Monero, Zcash, and Dash share the “privacy coin” label, but they are built on different principles. Monero enforces privacy universally and by design. Zcash offers it as a choice, backed by more mathematically sophisticated cryptography than most privacy solutions. Dash is a payments network that happens to have a privacy option. The protection each provides reflects that order, and so does the regulatory treatment: Monero faces the most pressure, Zcash is negotiating a more nuanced position, and Dash is largely treated as a payments coin. In 2026, the sector attracted both significant returns and significant institutional attention. Whether that access persists through licensed platforms will depend on how the EU’s AMLR framework develops heading into 2027.

This article is for informational purposes only. Privacy coins carry significant regulatory risks including exchange delistings and legal restrictions in certain jurisdictions. This is not financial advice.

FAQ

What is the difference between Monero and Zcash privacy?

Monero makes every transaction private by default. There is no way to make a Monero transaction public. The privacy is enforced at the protocol level through Ring Signatures, RingCT, and Stealth Addresses. Zcash offers a choice: transactions can be transparent, like Bitcoin, or shielded using zk-SNARK cryptography that hides the sender, recipient, and amount. The practical trade-off is that Monero provides more consistent privacy because it applies to all transactions, while Zcash’s shielded pool is only as strong as the number of users who choose to use it.

Is Dash actually a privacy coin?

Dash describes itself as a payments cryptocurrency and its privacy feature, PrivateSend, is an optional add-on rather than a core architectural feature. PrivateSend uses CoinJoin transaction mixing, which provides less robust privacy protection than Monero’s or Zcash’s approaches. Blockchain analytics firms can partially reverse CoinJoin mixing with sufficient data. Many analysts and privacy researchers consider Dash a payments coin with optional privacy rather than a genuine privacy coin.

Why have privacy coins been performing well in 2025 and 2026?

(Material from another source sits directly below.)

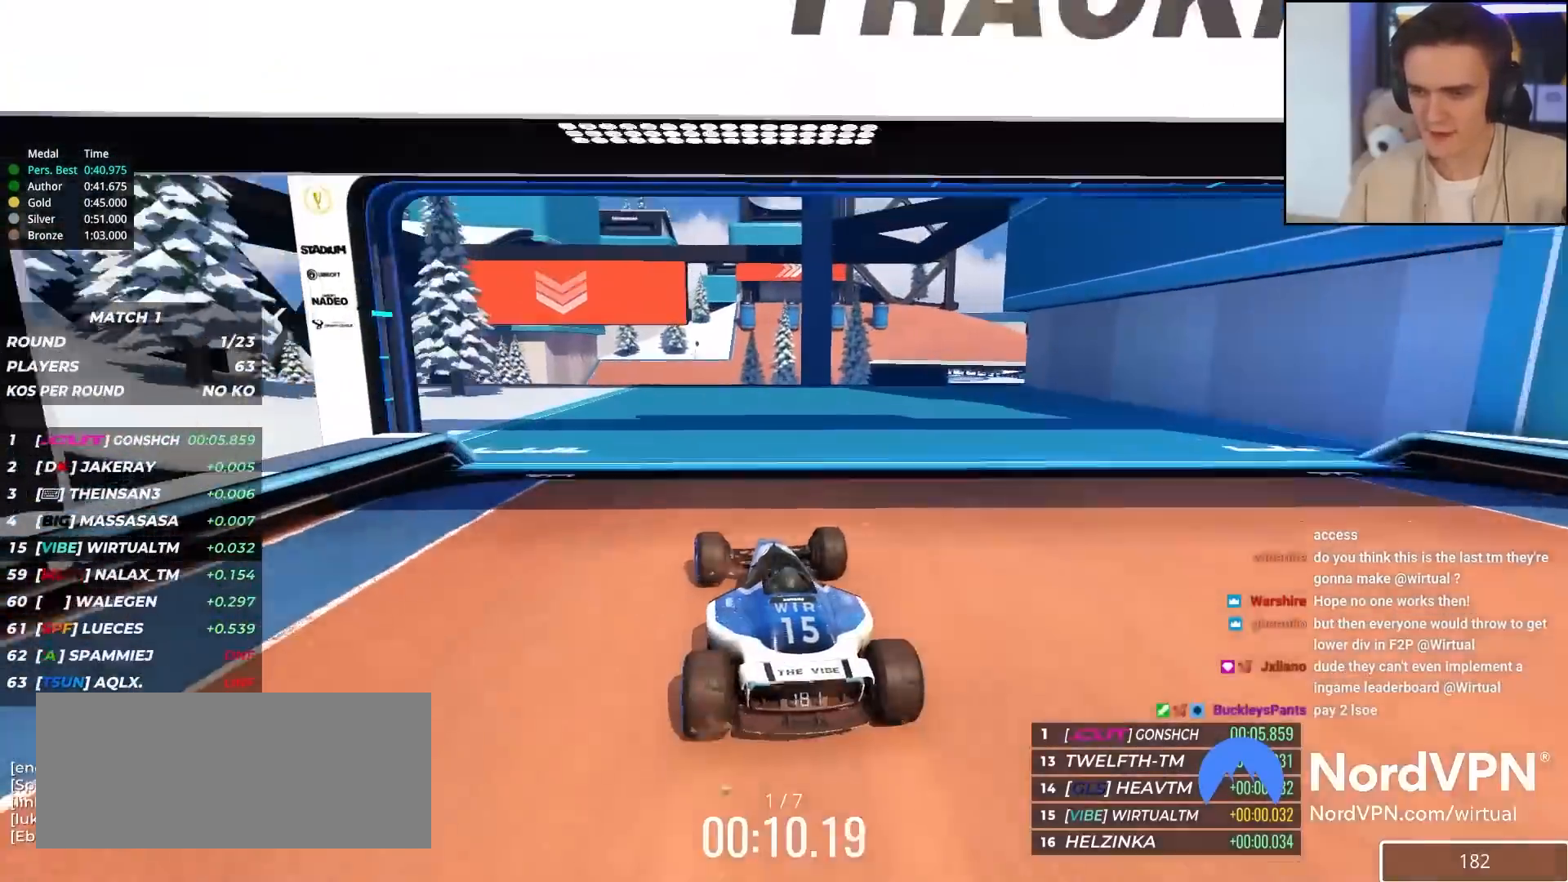
{"keys": ["up"], "events": [[67, "left", "up"]]}
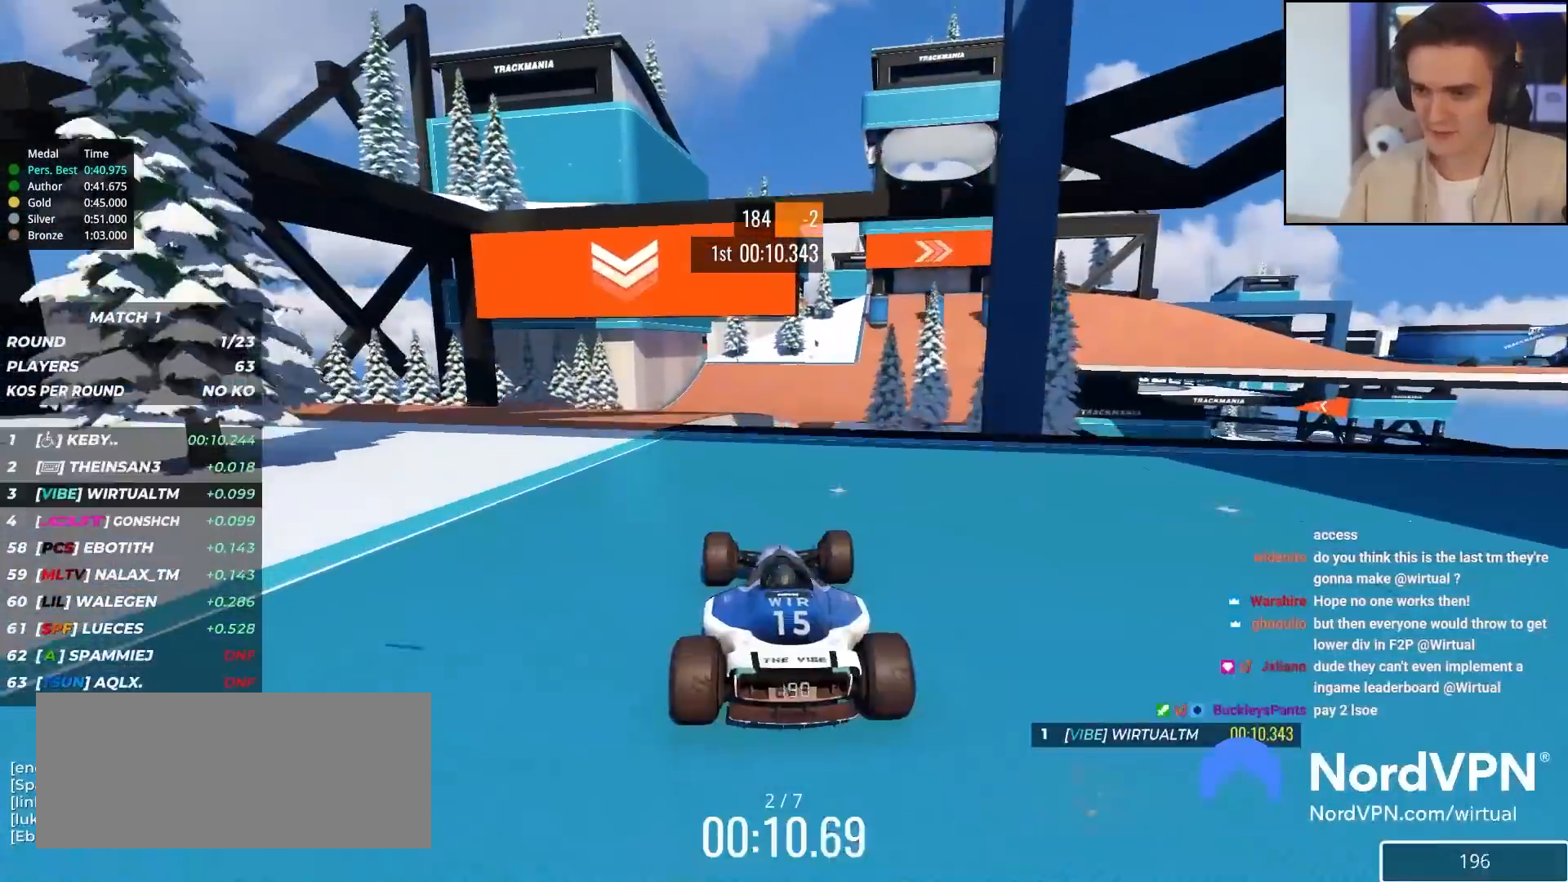
{"keys": ["up"], "events": [[133, "right", "down"], [267, "right", "up"]]}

The gains came from a combination of macro anxiety and specific catalysts. Growing adoption of CBDCs raised concerns about state-level financial surveillance, and stricter KYC requirements across regulated platforms pushed some users toward assets that preserve transaction privacy. On top of that, Multicoin Capital’s ZEC disclosure and Arthur Hayes naming Zcash as his largest non-Bitcoin holding brought institutional attention to the sector that it rarely receives. The narrative that financial privacy is a legitimate demand gained more mainstream acknowledgment in 2025 than in any prior year.

Can privacy coins be used legally?

Yes. Using privacy coins for legitimate purposes, including holding them as an asset, using them for private commerce, or protecting financial information from surveillance, is legal in most jurisdictions. What is illegal is using privacy coins to evade sanctions, launder money, or fund criminal activity. Regulatory scrutiny targets the latter use cases, but the regulatory consequences can affect all users of these coins through exchange delistings and access restrictions regardless of their intent.

What is the regulatory risk of holding privacy coins in Europe?

The EU’s AML regulation under MiCA phases in custodial bans on privacy coins for licensed platforms by 2027, tightening access that is already restricted for Monero. Zcash’s situation is less certain because its transparent transaction layer may give exchanges a compliance argument. European users holding either coin should expect their options through regulated platforms to narrow over the next two years and should monitor regulatory developments closely.